Running time: 11m 03s
Source film:  16mm; color; b&w; sound
Year: 1940
Production: Jam Handy Organization

Sponsor: Angstein (S.) & Company
Narration: Bill Stern

Whether you’re browsing in-store or online, most ski jackets you’ll find are probably made out of some combination of nylon and polyester. It might have synthetic insulation (e.g., Thinsulate) for warmth and seam taping and some sort of hydrophobic coating to help waterproof it. On the other hand, if you’re seeking winter wardrobe that consists of flannel or poplin, I can only conclude that you’re a time traveler from the 1930s or 1940s. And if that’s the case, shouldn’t you use your time traveling skills to go back and prevent Hitler’s parents from meeting?
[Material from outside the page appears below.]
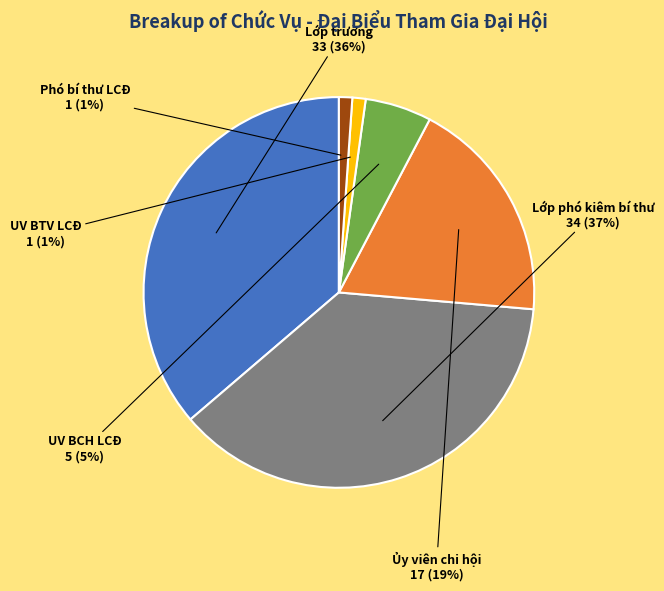

Is the sum of UV BCH LCĐ and UV BTV LCĐ greater than half?

No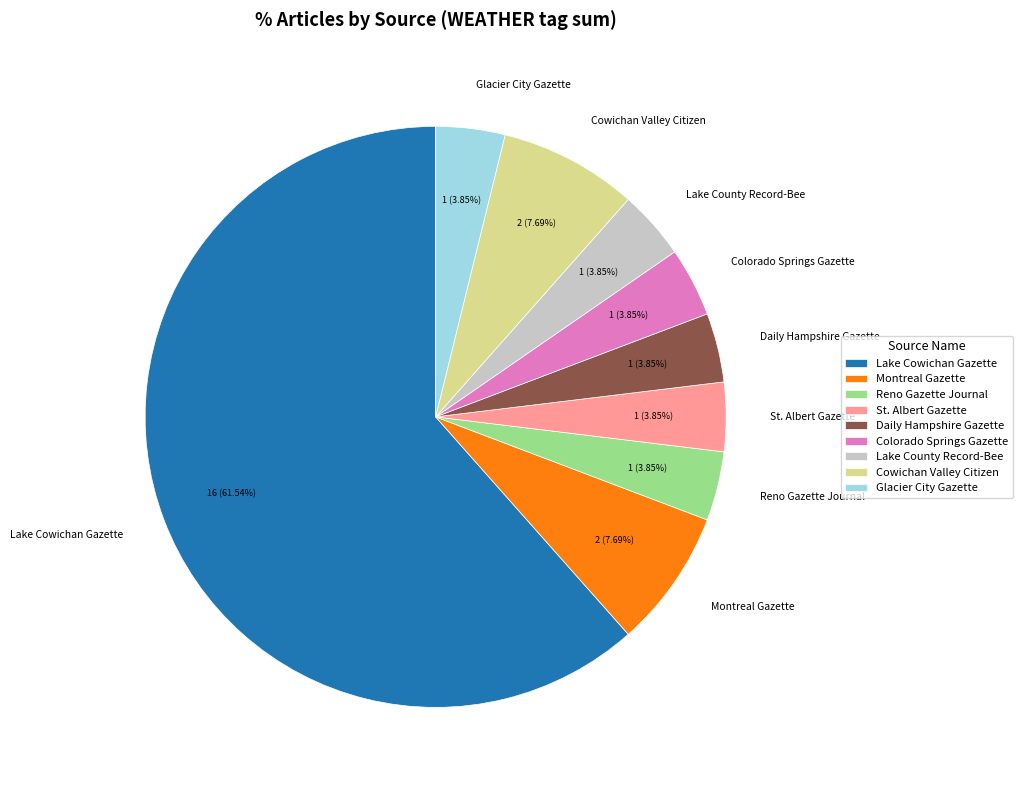

How many segments does this pie chart have?

9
This 1940 film was produced by the Jam Handy Organization for Sacony — no, not Saucony, Sacony! — just four years after downhill (alpine) skiing made its debut in the 1936 Winter Olympics (and was subsequently skipped in the 1940 Olympics due to controversy about rules barring ski instructors from competing). The sport was also apparently so new to the popular consciousness that it necessitated a three-minute primer in this film about “the ancient sport of the Vikings brought up to date,” featuring plenty of spills, jumps, and snow-carving. This introductory segment of the film is presented in black-and-white before an awkward title card prepares viewers for skiing and skating fashions, in “all the loveliness of natural color.” That’s right: this is the Wizard of Oz of promotional winter fashion films.
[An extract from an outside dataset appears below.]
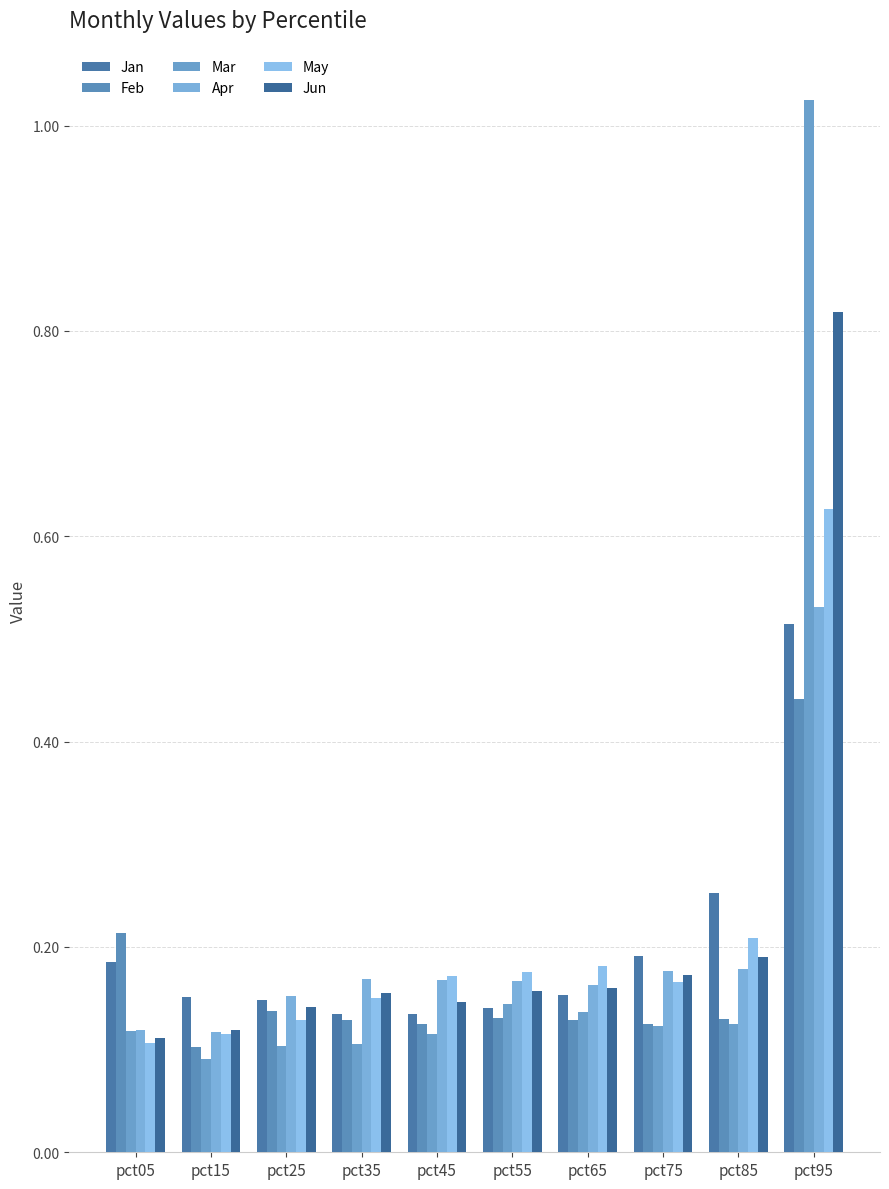

At which category is the sum across all series the highest?

pct95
The only thing more awkward than the film’s cut-and-paste approach — Godfrey Ho would like his modus operandi back, thank you very much — is the baldly sexist narration that fawns over the “typical feminine enthusiasm” of female skiiers, the Sacony ski jackets that “hug the figure” and never pull up, and “padded shoulders that won’t let the skiis slip off when there’s no man around to carry them.” This narrow focus on how the clothing looks to the external gaze, with only vague assurances of silly functional notions like warmth and weatherproofing, may help us understand why Sacony is no longer in the women’s winter sportswear game, or even the profitable business game.